▸ Task to complete
Pull out each line of the data below that contains the word "were".

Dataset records
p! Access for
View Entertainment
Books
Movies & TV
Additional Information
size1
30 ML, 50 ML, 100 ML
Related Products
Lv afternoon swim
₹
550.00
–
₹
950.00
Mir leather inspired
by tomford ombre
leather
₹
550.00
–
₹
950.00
---
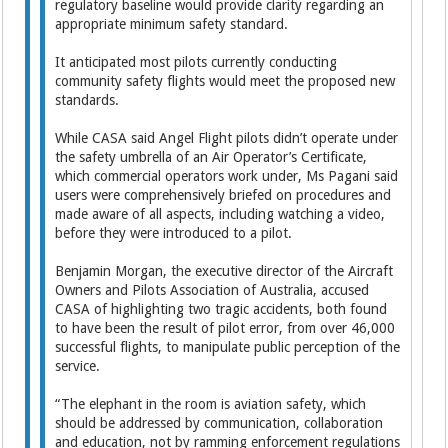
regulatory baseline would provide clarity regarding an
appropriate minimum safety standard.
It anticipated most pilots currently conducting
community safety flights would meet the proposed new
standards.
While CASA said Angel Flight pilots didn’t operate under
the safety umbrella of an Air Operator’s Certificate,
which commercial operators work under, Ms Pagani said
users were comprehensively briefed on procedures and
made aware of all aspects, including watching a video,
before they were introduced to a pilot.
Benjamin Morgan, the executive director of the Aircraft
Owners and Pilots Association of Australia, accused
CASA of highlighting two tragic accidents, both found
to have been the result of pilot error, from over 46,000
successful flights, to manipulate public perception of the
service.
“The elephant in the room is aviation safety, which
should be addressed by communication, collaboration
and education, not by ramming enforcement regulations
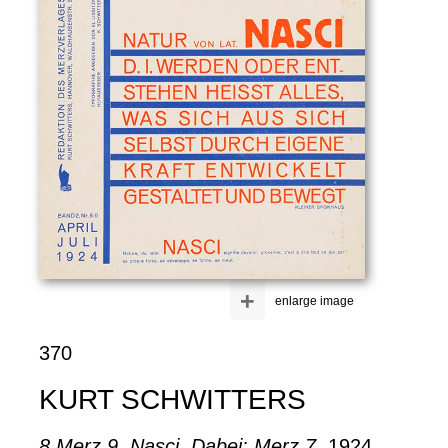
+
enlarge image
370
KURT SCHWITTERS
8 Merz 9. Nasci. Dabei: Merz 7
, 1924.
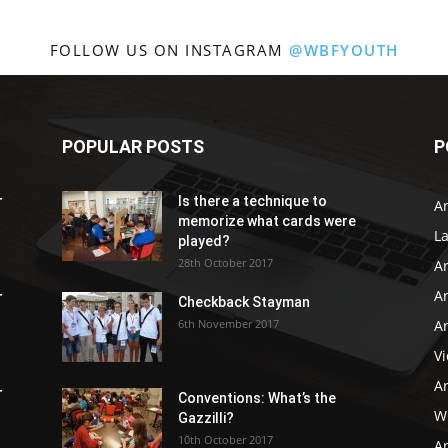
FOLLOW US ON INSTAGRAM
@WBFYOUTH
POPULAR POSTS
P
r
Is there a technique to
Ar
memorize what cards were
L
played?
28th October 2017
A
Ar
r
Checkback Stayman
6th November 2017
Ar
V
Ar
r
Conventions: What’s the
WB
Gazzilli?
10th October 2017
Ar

▸ Solution below
users were comprehensively briefed on procedures and
before they were introduced to a pilot.
memorize what cards were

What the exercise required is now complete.